In short, it doesn’t actually matter what the consequence is because you know what you did was right.
Understanding intention and consequence can extend far beyond your relationships with people, however, as it’s crucial in identifying who you are as a person. For example, I’ve worked in a nursing home for the past 3 years. I love interacting with both the residents and the staff, and I enjoy helping others who need the assistance. This reflects a lot about who I am as a person, but the consequences of this part of my identity can make me doubt myself. I earn money for working at this job, does that mean I’m a raging psychopath who doesn’t care about anyone, and that I’m just in it for the money? Of course not, the very definition of a job is to work in order to get money! I know rationally that I love the people I work with, so therefore I want to continue to work there. All the consequences of that just happen to be beneficial because I’ve worked there for so long. Likewise there may also be days were I don’t want to be at work for whatever reason, it doesn’t mean that I hate the job, it’s simply yet another unforeseen consequence of the act of working. I hope this is starting to make sense.
Once a person becomes comfortable with the positivity of their true intentions, then the perception of their self-worth increases exponentially, and a lot of their anxieties and worries begin to melt way. It’s important to have a bit of self-awareness to your actions though. We’ve all posted that picture on social media waiting for a like from that one person, and we convince ourselves that we wanted to upload it just because ‘we look nice’ (trust me I’ve been there). In this case the Intention and the consequence need to be swapped: you should be uploading that picture with the intention of showing your followers that you look nice, and whether said person reacts to the picture or not, it just becomes a positive or negative consequence.

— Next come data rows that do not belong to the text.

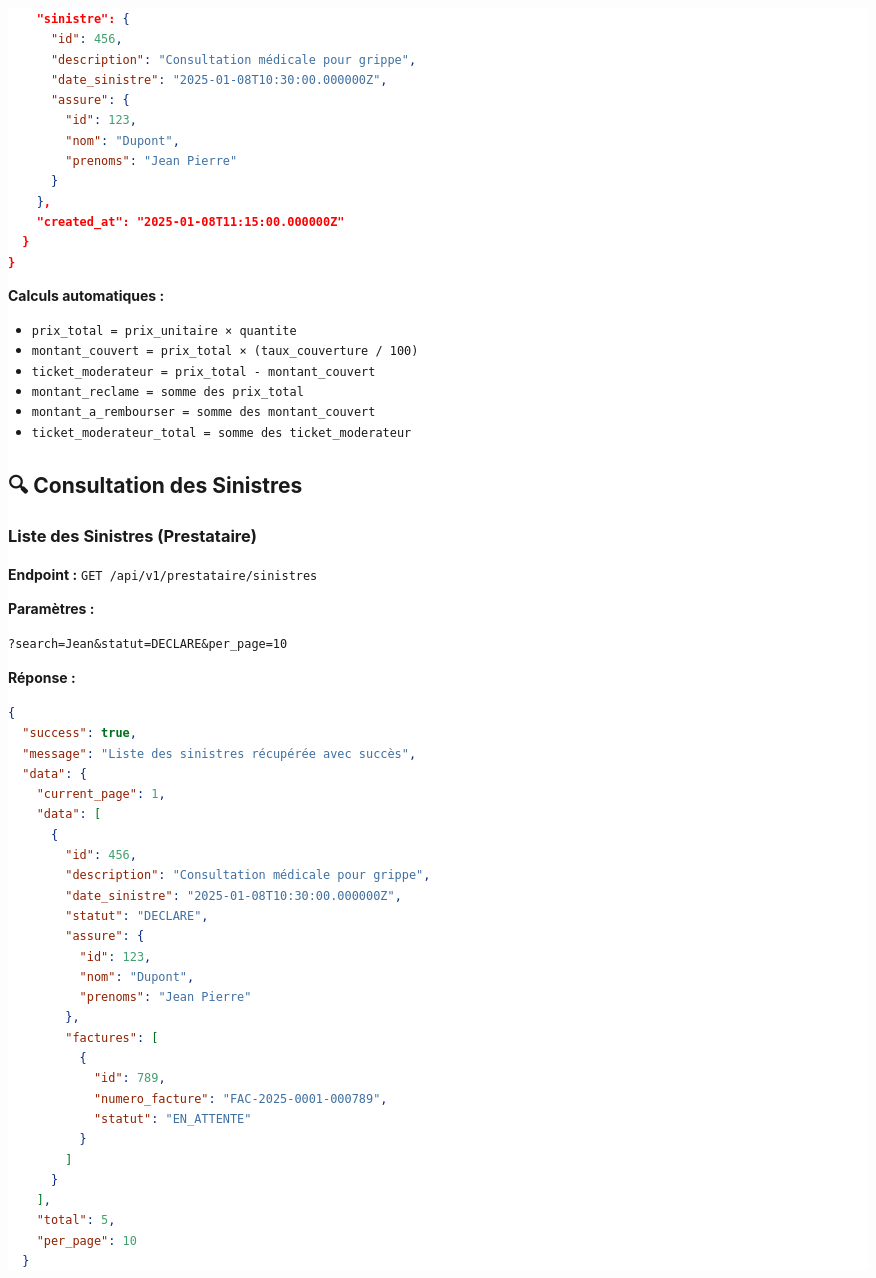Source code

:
 ```json
    "sinistre": {
      "id": 456,
      "description": "Consultation médicale pour grippe",
      "date_sinistre": "2025-01-08T10:30:00.000000Z",
      "assure": {
        "id": 123,
        "nom": "Dupont",
        "prenoms": "Jean Pierre"
      }
    },
    "created_at": "2025-01-08T11:15:00.000000Z"
  }
}
```

**Calculs automatiques :**
- `prix_total = prix_unitaire × quantite`
- `montant_couvert = prix_total × (taux_couverture / 100)`
- `ticket_moderateur = prix_total - montant_couvert`
- `montant_reclame = somme des prix_total`
- `montant_a_rembourser = somme des montant_couvert`
- `ticket_moderateur_total = somme des ticket_moderateur`

## 🔍 Consultation des Sinistres

### Liste des Sinistres (Prestataire)

**Endpoint :** `GET /api/v1/prestataire/sinistres`

**Paramètres :**
```http
?search=Jean&statut=DECLARE&per_page=10
```

**Réponse :**
```json
{
  "success": true,
  "message": "Liste des sinistres récupérée avec succès",
  "data": {
    "current_page": 1,
    "data": [
      {
        "id": 456,
        "description": "Consultation médicale pour grippe",
        "date_sinistre": "2025-01-08T10:30:00.000000Z",
        "statut": "DECLARE",
        "assure": {
          "id": 123,
          "nom": "Dupont",
          "prenoms": "Jean Pierre"
        },
        "factures": [
          {
            "id": 789,
            "numero_facture": "FAC-2025-0001-000789",
            "statut": "EN_ATTENTE"
          }
        ]
      }
    ],
    "total": 5,
    "per_page": 10
  }
```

It is 100% possible to change your true intentions, but it doesn’t necessarily happen overnight, and that’s okay as long as you understand that and are willing to make the changes for your own benefit.
This rationale also gives you the self-awareness to identify negative and toxic traits in the people around you. Not only does it stops you being that sap who agrees with everything everyone says without fail because you become comfortable with YOUR own thoughts and opinions, but it can even help you identify where other people need to change their own intentions as well to better reflect themselves, and that’s an incredibly useful skill to acquire.
Ultimately, it’s impossible to change the way a person thinks about you, but you CAN change the way you think about yourself and intentions you value. Once you manage to do that, it’s simply just a matter of riding the wave and accepting things for what they are.
So, get out there and learn that thing you’ve been wanting to do for years, you never know what might happen.